## Extract
[Start of section]
# Filter just failed...



## westy_UK (Feb 14, 2003)

my filter just gave up the ghost, it was quite old. its 8:45 all the shops have shut there'll be ok till the morning right ? ill get a new one first thing.

what make and model do you guys recomend?

2" rhom and a 5" plec in a 30 gallon tank.


----------



## Xenon (Nov 15, 2002)

Moved to equipoment....lets try posting in the proper forums guys.


----------



## Bcollins111900 (Feb 3, 2003)

Aqua Clear 300, a 500 would be very ideal but I belive in over filtration. www.petsolutions.com


----------



## sccavee (Feb 11, 2003)

I use a AquaClear 300 on my 30 gallon, that's 10X turnover which is pretty good. Also it's a pretty cheap filter and works well.


----------



## westy_UK (Feb 14, 2003)

Thanks guys, and sorry about posting in the wrong forum.


----------



## RhomZilla (Feb 12, 2003)

I also have a Rhom in a 30 gal w/ an AC 300.


----------



## SnowCichlid. (Jan 10, 2003)

Yes aquaclear makes great filters. And I have yet to experience any problems with them :smile:


----------



## NIKE (Jan 27, 2003)
[End of section]
## Assigned task 1
In the filter thread, what turnover does sccavee say an AquaClear 300 gives on a 30 gallon tank?
## Assigned task 2
Do these statements agree with the filter thread? (a) The original poster keeps a 5" plec in a 30 gallon tank. (b) RhomZilla keeps a Rhom in a 55 gallon tank. (c) SnowCichlid. reports having had problems with AquaClear filters.

## Data supplied
[Start of section]
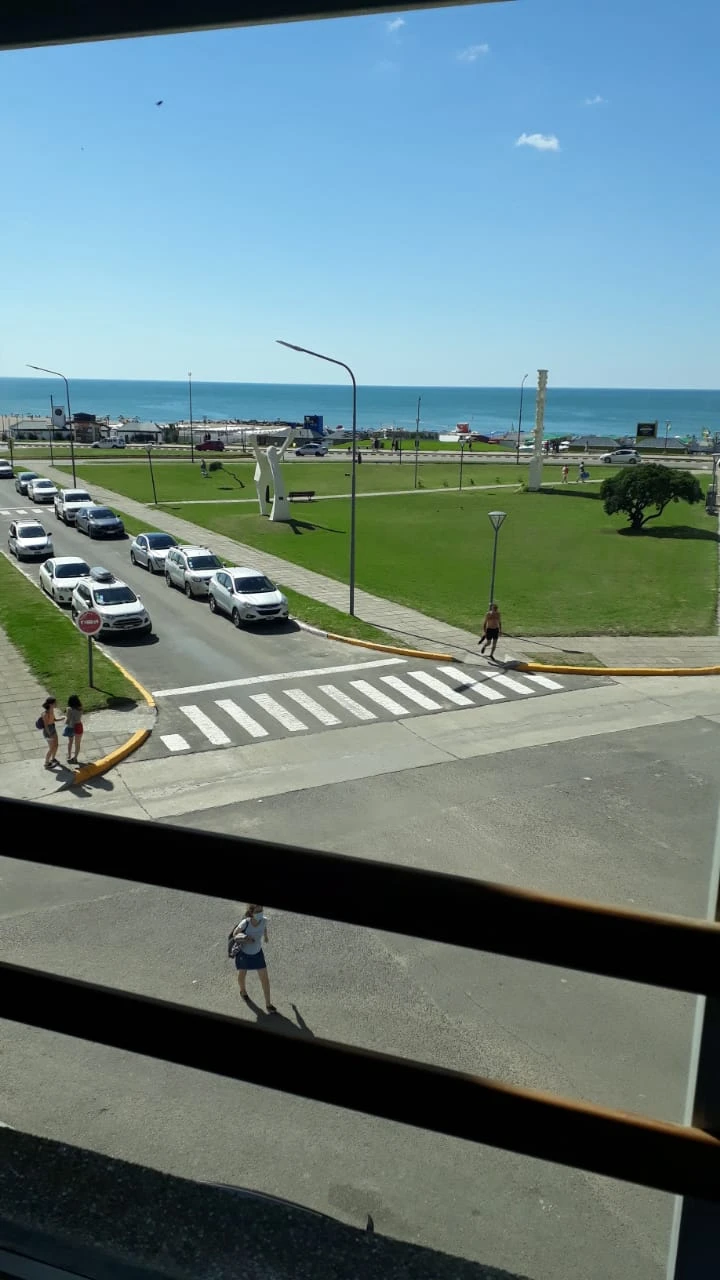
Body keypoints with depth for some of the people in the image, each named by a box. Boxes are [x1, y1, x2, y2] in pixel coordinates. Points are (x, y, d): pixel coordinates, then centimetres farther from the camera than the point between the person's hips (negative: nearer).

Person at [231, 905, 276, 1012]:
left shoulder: (264, 920, -24)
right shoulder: (245, 923, -36)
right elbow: (234, 934, -17)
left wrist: (265, 936, 23)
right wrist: (243, 937, -37)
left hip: (257, 953, 2)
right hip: (243, 953, -2)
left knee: (265, 978, 5)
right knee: (242, 974, 23)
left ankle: (268, 1004, 24)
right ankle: (243, 991, 57)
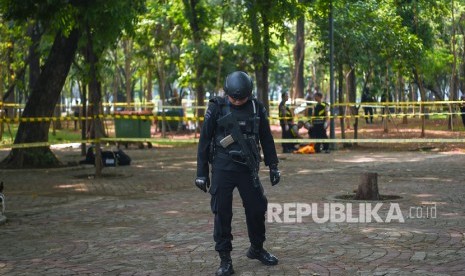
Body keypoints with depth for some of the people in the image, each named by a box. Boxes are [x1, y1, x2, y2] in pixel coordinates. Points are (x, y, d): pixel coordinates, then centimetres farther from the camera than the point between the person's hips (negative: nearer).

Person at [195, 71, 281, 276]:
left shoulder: (257, 108, 2)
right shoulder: (216, 108, -5)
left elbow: (266, 138, 11)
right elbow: (204, 140, -1)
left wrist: (273, 166, 11)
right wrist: (201, 173, -3)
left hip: (248, 168, 3)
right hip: (222, 168, -2)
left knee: (257, 208, 7)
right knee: (222, 213, -2)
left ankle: (257, 249, 29)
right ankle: (225, 259, 8)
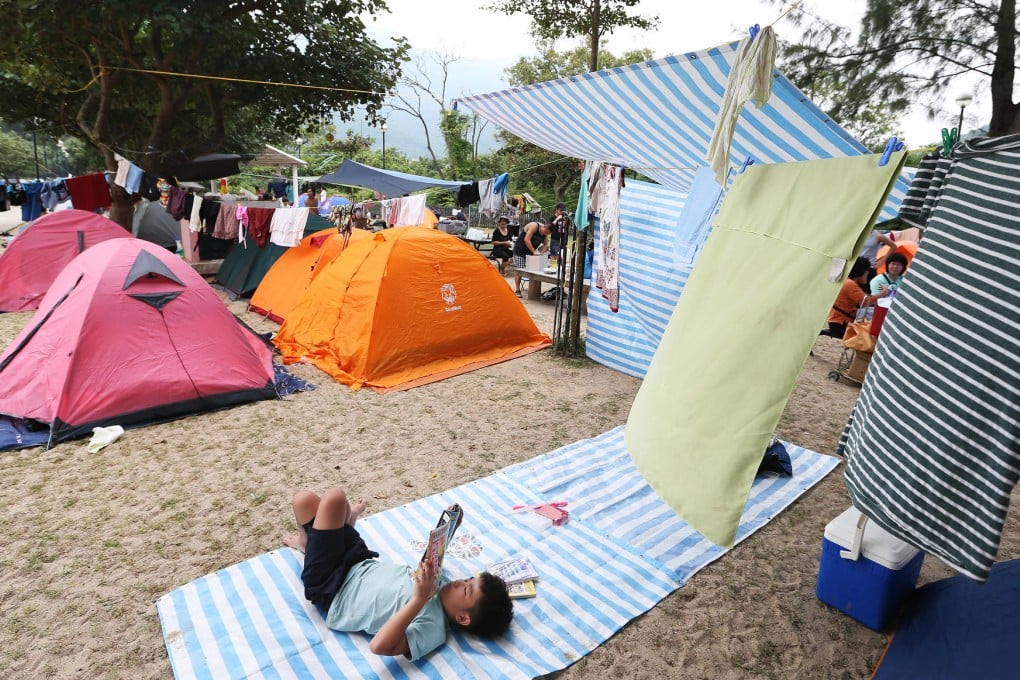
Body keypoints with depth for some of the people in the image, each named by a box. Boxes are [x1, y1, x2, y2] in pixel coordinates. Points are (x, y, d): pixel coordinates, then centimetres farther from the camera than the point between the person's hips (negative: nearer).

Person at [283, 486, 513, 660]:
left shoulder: (432, 628, -29)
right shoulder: (441, 583, -9)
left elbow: (379, 646, -42)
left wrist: (419, 599, -44)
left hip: (330, 591, -6)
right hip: (359, 566, 6)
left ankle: (306, 542, 28)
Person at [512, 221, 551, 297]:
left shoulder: (545, 232, -1)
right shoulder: (534, 226, -23)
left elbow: (545, 244, 6)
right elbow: (526, 240, -28)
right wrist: (534, 252, -28)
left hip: (531, 251, 7)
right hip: (520, 250, -7)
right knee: (519, 270, -7)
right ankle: (518, 290, -5)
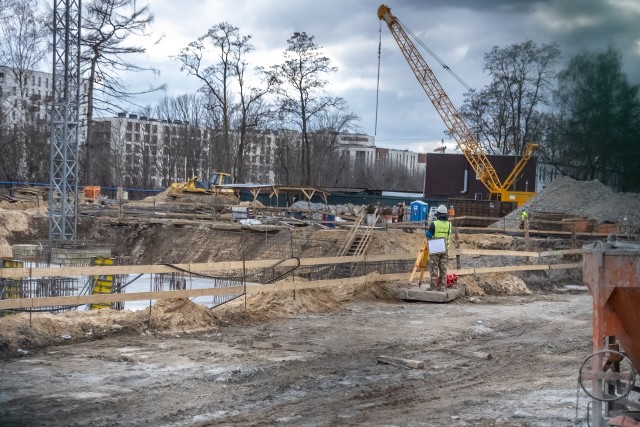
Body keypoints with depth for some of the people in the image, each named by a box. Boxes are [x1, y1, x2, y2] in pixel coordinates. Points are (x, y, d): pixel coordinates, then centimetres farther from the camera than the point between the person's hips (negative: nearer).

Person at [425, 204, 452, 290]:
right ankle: (443, 285, 6)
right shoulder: (449, 224, 4)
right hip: (445, 249, 4)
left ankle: (434, 286, -2)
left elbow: (427, 234, -10)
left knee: (434, 268, 0)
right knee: (443, 268, 7)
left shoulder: (434, 224, -13)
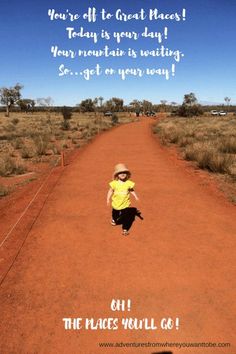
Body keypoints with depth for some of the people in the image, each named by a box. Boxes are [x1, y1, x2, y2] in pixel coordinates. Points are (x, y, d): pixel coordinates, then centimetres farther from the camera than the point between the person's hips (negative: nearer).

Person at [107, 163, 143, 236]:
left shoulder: (129, 183, -11)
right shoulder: (114, 183, -13)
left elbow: (132, 190, 3)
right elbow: (110, 191, -4)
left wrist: (136, 196, -6)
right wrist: (108, 199, -9)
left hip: (125, 204, -1)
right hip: (116, 203, 1)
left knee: (126, 217, -1)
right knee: (115, 214, 25)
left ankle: (125, 229, 17)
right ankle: (114, 220, 59)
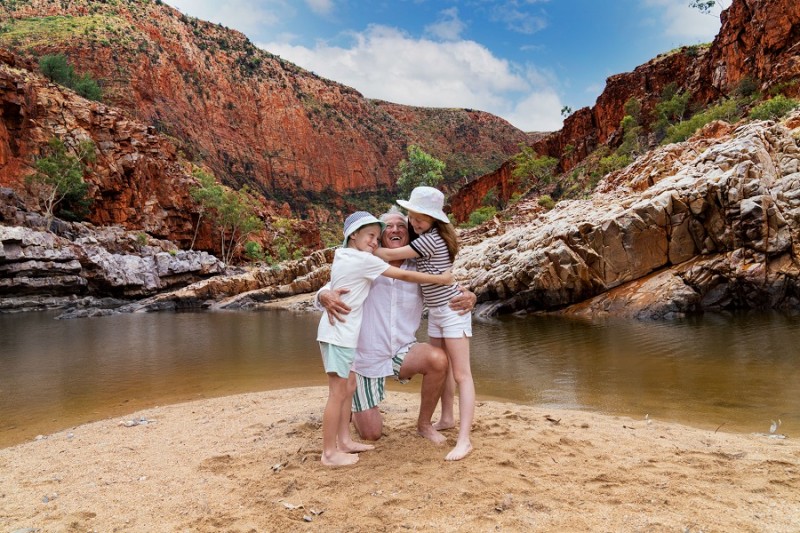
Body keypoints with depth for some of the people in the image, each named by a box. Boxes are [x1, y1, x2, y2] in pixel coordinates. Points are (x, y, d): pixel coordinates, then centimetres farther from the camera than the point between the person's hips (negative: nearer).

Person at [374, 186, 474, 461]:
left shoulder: (431, 239, -22)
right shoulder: (424, 237, 7)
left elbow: (390, 256, -19)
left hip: (452, 310, -9)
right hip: (435, 312, 9)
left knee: (461, 374, -10)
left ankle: (464, 440, -10)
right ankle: (447, 418, 33)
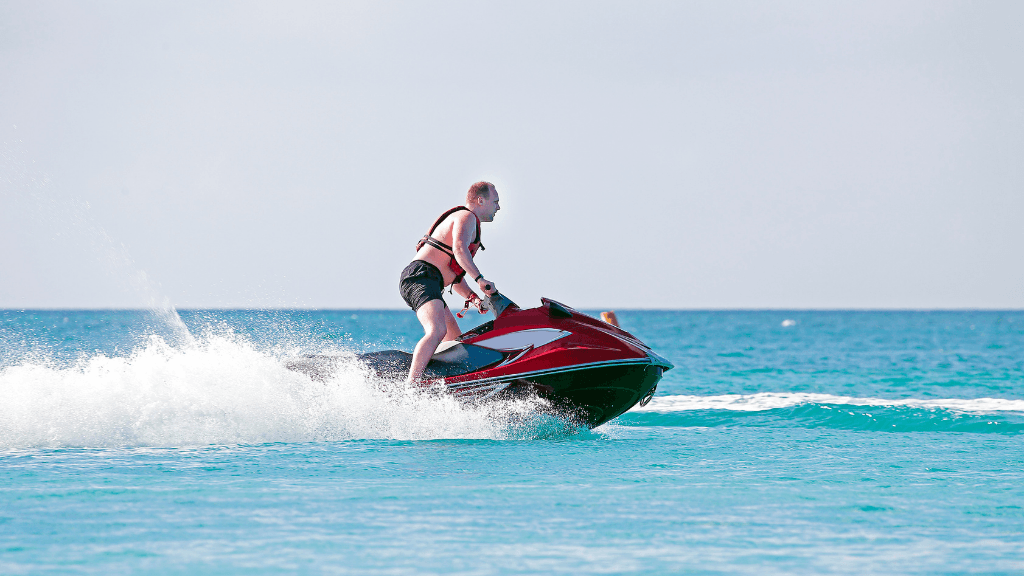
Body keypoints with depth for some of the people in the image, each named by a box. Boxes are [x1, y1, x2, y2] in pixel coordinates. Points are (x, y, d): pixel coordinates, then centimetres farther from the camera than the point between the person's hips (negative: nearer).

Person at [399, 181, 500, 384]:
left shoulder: (470, 223, 30)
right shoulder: (466, 217, -2)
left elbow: (455, 277, 31)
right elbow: (459, 249, -23)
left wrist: (473, 297, 15)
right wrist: (480, 280, -28)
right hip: (421, 277, -11)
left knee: (454, 343, 18)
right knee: (438, 331, -32)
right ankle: (410, 384, -46)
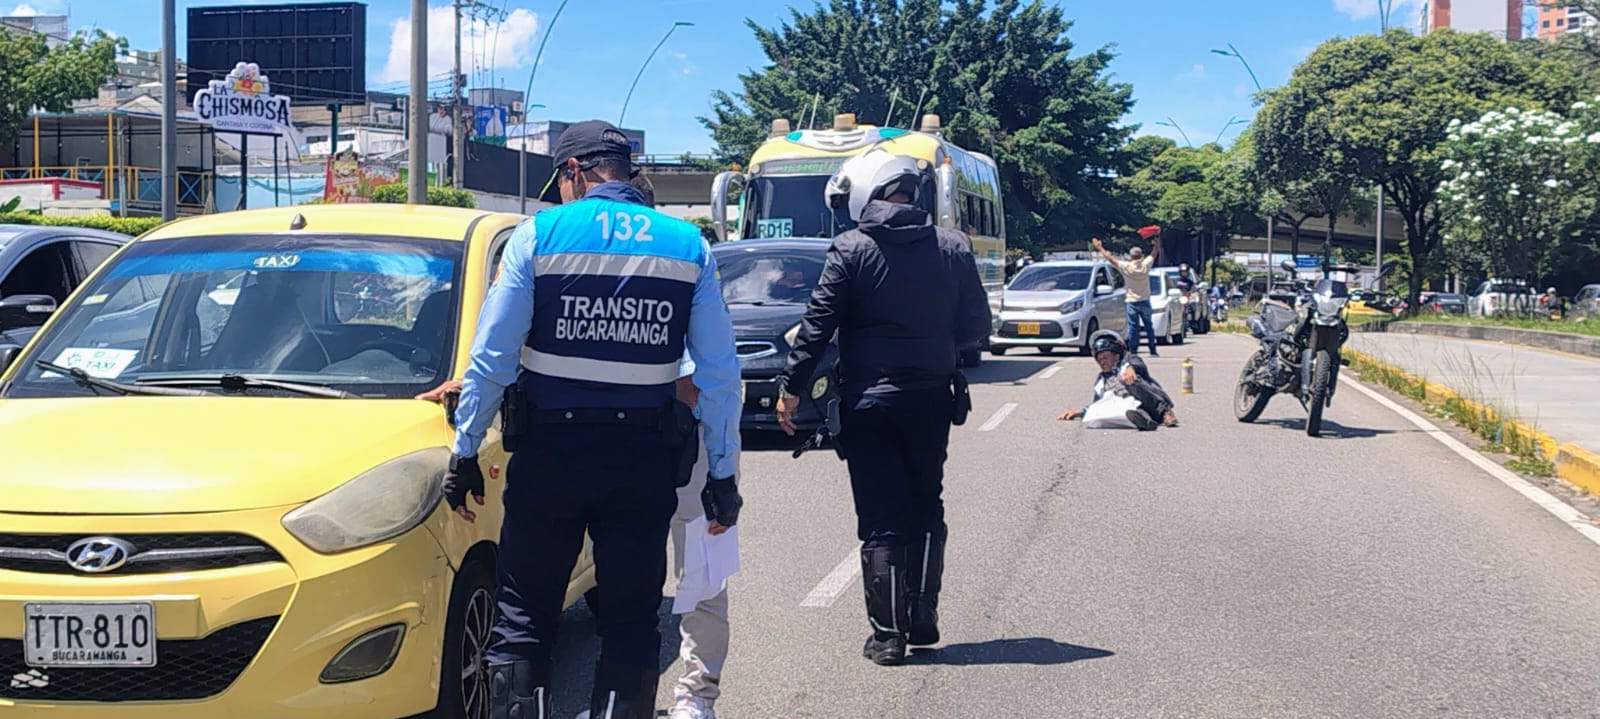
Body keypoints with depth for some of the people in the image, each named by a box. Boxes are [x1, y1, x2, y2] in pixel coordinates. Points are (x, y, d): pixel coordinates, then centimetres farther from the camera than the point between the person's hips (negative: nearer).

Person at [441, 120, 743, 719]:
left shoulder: (539, 235, -3)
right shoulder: (689, 246, 5)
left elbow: (491, 359, -5)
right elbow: (719, 374, 3)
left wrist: (464, 450, 2)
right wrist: (721, 473, 8)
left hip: (550, 451, -2)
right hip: (646, 459, 2)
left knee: (522, 617, 7)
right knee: (632, 620, 9)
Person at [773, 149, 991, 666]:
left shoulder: (852, 250, -10)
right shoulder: (953, 248, 1)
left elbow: (818, 326, -10)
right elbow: (976, 327, 5)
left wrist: (790, 389, -2)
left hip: (869, 402, -3)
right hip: (931, 400, 3)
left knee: (881, 518, 2)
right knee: (926, 509, 18)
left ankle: (888, 633, 2)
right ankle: (923, 619, 19)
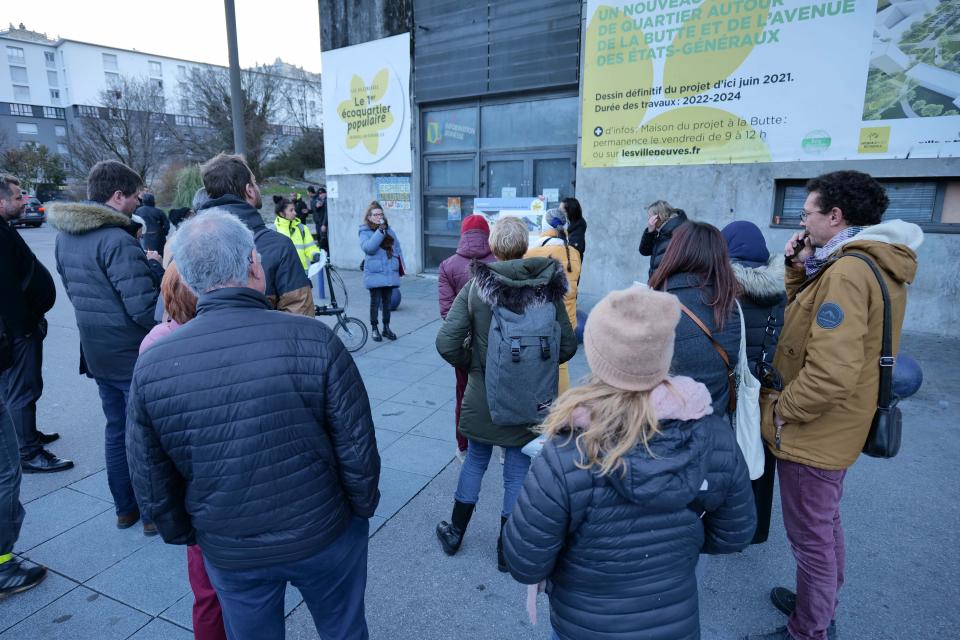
[End of section]
## Written reply 1
10X turnover.

## Written reply 2
(a) Yes: "2" rhom and a 5" plec in a 30 gallon tank."
(b) No: "I also have a Rhom in a 30 gal w/ an AC 300."
(c) No: "And I have yet to experience any problems with them"